UC Browser apps have been exposing users to MiTM attacks

UC Browser is found to contain malicious ability to expose its users to remote attackers

The China-made application contains suspicious ability that can be used by remote attackers.

UC Browser seems to be extremely popular among smartphone users, having around 500 million downloads worldwide.^[1] However, recently, one of its functions initiated numerous concerns regarding the Alibaba Group-owned app and has encouraged numerous users to think about uninstalling the UC Browser and UC Browser Mini.

It seems that the feature responsible for updating these applications can also allow hackers to access Android smartphones remotely by downloading and installing modules from unprotected channels and servers.^[2] This way, the mechanism which in fact, violates Google Play Store rules, exposes users to the Man-in-The-Middle (MiTM) attacks attack. Attackers can change any commands and set up different addresses, so the browser downloads malicious modules from a server that isn't its own C&C server.

The issue was detected by the experts from Doctor Web^[3] who claims that the update feature has been available since 2016. There is no information about Trojan or other malware distribution, but the ability to launch modules or execute codes poses a threat on every user. Since this browser is used by hundreds of millions all over the world, all of those Android users may be in danger.

Popular mobile browser exposes users to Man-in-The-Middle attacks

UC Browser is one of the most popular mobile browsers, so there is no surprise that users have already been complaining about suspicious functions and features throughout the Internet.^[4]

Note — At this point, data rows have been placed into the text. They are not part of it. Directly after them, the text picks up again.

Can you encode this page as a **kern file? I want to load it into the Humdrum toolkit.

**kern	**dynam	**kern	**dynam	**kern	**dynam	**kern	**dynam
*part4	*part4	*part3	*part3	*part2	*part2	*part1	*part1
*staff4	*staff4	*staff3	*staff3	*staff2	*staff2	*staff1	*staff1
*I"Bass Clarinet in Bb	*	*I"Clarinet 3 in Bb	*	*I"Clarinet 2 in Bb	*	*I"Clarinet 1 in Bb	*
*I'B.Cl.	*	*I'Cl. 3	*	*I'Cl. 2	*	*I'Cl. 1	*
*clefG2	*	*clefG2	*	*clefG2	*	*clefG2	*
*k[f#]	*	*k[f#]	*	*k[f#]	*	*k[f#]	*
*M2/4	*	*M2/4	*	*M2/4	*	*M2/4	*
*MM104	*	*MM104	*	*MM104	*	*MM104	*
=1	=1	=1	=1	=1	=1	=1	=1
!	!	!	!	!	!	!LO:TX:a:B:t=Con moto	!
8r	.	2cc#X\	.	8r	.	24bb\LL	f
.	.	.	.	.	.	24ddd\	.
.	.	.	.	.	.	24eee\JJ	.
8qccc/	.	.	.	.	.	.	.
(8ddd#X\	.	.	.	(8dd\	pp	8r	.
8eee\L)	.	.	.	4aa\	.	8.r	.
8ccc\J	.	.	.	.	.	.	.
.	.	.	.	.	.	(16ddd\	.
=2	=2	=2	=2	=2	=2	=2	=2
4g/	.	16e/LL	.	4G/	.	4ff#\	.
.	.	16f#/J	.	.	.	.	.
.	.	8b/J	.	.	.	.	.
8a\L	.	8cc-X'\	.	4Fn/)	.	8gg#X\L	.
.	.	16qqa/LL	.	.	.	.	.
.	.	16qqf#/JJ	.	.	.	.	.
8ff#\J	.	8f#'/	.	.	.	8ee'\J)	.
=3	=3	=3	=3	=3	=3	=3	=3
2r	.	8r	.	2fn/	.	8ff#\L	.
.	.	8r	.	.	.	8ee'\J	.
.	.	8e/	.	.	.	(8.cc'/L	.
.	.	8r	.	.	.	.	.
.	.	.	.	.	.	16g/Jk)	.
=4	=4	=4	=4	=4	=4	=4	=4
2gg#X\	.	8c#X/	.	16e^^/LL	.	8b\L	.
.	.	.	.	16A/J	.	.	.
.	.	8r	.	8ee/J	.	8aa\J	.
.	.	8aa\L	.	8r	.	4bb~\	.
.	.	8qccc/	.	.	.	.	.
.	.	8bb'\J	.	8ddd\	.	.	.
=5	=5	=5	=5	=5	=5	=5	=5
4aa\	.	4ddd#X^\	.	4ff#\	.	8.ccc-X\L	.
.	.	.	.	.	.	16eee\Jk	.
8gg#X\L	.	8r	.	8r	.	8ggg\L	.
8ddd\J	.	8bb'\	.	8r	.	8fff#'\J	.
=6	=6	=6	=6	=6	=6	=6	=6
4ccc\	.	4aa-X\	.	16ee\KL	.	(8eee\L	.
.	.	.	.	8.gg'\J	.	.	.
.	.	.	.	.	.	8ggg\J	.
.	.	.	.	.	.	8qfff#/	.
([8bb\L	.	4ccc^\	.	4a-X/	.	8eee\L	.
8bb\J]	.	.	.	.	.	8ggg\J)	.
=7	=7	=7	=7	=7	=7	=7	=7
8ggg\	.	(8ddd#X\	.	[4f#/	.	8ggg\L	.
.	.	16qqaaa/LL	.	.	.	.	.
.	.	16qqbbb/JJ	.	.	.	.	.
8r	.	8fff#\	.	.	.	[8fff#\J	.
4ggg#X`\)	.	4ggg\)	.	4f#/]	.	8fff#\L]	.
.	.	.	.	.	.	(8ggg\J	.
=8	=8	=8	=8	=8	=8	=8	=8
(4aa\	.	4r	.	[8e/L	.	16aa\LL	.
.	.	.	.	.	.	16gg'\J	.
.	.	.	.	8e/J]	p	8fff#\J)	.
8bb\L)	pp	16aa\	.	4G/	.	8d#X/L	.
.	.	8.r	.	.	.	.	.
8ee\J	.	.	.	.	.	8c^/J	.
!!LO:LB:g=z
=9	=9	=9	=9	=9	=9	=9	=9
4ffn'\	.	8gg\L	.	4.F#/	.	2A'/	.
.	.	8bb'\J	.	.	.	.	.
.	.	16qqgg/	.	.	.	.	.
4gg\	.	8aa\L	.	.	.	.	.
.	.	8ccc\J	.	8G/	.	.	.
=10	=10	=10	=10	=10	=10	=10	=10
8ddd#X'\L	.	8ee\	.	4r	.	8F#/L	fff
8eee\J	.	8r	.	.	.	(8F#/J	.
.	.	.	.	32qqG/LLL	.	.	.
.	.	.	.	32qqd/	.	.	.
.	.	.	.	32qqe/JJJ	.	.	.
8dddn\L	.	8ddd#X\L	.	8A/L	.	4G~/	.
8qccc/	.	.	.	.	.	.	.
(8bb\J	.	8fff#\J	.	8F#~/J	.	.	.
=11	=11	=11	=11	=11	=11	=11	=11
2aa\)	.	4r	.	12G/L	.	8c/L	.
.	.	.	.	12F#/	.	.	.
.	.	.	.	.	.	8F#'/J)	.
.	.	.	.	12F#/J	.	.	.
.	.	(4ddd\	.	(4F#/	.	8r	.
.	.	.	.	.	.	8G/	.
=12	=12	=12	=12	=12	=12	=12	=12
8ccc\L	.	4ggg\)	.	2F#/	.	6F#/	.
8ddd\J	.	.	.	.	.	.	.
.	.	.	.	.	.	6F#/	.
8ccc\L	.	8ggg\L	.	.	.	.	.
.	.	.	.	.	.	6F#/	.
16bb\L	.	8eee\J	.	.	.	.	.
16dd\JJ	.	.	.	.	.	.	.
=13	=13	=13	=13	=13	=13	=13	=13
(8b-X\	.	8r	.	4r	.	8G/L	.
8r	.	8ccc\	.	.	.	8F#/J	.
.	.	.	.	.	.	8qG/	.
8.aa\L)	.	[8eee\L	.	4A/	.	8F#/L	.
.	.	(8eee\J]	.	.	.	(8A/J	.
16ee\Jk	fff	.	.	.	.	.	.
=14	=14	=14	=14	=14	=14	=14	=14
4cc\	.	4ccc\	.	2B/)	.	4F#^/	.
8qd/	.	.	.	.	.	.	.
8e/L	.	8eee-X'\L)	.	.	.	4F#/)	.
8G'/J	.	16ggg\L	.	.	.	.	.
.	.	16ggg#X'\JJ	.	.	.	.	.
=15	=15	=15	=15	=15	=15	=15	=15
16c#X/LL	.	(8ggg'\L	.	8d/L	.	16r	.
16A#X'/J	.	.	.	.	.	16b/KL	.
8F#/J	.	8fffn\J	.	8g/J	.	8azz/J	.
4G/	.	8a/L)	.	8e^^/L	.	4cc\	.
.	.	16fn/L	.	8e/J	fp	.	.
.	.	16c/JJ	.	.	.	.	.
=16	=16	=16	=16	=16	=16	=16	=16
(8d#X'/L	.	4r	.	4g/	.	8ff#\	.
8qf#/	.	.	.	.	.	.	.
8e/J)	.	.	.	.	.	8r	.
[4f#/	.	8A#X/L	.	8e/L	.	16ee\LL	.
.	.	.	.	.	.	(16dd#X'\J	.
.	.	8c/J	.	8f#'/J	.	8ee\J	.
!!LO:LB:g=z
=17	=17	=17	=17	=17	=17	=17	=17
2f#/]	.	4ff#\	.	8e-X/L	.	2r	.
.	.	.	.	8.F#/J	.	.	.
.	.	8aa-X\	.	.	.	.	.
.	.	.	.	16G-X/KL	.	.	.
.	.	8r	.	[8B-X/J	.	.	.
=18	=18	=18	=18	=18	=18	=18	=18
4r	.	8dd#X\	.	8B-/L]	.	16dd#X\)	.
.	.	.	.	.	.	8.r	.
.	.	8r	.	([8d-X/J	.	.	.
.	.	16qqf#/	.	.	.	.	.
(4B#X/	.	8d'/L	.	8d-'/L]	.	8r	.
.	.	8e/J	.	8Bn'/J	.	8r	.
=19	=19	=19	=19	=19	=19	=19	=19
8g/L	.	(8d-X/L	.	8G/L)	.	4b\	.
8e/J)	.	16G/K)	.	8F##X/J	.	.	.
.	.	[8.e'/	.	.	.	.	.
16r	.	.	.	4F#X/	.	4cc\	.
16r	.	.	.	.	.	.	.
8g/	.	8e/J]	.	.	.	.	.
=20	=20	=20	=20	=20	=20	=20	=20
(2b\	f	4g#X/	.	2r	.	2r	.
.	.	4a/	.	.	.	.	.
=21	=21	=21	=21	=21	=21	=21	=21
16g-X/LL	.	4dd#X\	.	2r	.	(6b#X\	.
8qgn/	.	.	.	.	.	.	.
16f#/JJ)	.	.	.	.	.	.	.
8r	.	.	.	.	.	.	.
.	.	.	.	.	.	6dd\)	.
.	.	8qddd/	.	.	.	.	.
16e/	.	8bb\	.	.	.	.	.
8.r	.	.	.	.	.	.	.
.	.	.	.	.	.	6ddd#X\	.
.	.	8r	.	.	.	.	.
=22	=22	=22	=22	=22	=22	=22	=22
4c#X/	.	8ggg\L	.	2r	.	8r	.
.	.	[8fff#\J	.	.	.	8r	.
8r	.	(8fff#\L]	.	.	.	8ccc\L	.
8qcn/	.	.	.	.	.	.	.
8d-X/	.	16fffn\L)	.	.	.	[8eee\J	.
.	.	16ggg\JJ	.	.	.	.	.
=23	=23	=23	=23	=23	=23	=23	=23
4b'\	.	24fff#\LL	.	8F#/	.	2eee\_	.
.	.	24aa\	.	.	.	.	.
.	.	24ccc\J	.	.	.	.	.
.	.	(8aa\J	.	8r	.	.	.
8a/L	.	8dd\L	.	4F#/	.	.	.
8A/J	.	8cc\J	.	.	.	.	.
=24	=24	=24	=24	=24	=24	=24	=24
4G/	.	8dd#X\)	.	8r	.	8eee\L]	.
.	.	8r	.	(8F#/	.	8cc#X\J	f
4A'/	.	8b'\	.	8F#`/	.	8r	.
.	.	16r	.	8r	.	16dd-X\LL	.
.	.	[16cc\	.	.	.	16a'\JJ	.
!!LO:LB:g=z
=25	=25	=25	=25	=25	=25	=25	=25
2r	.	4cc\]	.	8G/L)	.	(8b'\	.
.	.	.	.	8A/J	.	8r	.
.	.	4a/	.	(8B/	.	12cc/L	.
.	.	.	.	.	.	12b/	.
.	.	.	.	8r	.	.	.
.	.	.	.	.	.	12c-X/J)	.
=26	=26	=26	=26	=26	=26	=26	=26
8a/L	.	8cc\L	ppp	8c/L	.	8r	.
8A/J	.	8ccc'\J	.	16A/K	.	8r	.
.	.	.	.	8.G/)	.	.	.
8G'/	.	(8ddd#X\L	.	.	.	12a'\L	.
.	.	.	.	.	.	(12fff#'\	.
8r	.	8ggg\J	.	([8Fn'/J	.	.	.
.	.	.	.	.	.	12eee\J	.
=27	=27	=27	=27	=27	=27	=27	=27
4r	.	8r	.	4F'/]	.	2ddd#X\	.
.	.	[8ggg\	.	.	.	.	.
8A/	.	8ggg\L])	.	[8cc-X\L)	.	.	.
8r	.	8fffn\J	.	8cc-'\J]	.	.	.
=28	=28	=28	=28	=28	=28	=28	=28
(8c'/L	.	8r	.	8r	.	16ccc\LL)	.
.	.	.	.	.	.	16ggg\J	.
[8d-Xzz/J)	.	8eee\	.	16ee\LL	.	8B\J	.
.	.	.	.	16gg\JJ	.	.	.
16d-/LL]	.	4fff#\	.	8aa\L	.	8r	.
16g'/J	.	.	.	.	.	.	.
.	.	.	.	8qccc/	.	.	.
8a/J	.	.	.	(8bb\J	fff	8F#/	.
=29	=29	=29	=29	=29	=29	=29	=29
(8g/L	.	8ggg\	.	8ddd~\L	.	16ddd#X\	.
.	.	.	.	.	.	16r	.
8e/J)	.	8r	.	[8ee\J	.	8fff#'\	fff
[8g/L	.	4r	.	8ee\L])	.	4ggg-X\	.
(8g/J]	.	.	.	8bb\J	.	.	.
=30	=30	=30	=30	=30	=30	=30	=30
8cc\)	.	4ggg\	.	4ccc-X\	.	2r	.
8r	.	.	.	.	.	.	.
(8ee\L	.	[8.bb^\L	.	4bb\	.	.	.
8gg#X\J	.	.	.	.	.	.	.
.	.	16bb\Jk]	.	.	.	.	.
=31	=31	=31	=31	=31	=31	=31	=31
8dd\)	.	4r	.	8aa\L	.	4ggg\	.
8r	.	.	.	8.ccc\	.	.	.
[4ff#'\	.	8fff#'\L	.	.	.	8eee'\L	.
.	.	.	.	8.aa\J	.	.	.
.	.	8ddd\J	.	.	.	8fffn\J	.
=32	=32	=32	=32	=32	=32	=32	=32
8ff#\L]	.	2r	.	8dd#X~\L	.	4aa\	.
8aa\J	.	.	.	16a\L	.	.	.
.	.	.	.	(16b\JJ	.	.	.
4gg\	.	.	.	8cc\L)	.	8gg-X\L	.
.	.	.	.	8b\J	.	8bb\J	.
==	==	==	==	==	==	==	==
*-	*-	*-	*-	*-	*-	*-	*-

Unfortunately, anyone who is using the UC Browser or UC Browser Mini cannot be sure that this extra module installation hasn't affected their device. MiTM attacks can potentially lead devices to unexpected attacks, and there is no information that cybercriminals haven't used this vulnerability yet.

Doctor Web's team explained:

A potentially dangerous updating feature has been present in the UC Browser since at least 2016. Although the application has not been seen distributing trojans or unwanted software, its ability to load and launch new and unverified modules poses a potential threat. It’s impossible to be sure that cybercriminals will never get ahold of the browser developer’s servers or use the update feature to infect hundreds of millions of Android devices.

Researchers have also created an example of such an attack. It shows how potential victim downloads a document and tries to view it. Once the browser tries to open a plug-in from the C&C server, the browser downloads a different library. The text message stating ” PWNED!” shows up.

Violation of privacy rules

According to the researchers, malicious code can be executed on mobile devices, and the application can download other modules helping to bypass Google Play servers. This activity violates Google Play rules and may lead to serious malware attacks since various malicious codes can be enabled on Android devices.^[5]

The vulnerability in the UC Browser also bypasses Google servers. The tech team behind Dr. Web has also reported about all the issues regarding this hidden feature, including this matter:

Thus, the application is actually able to receive and execute code, bypassing the Google Play servers. This violates Google’s rules for software distributed in its app store. The current policy states that applications downloaded from Google Play cannot change their own code or download any software components from third-party sources. These rules were applied to prevent the distribution of modular trojans that download and launch malicious plug-ins.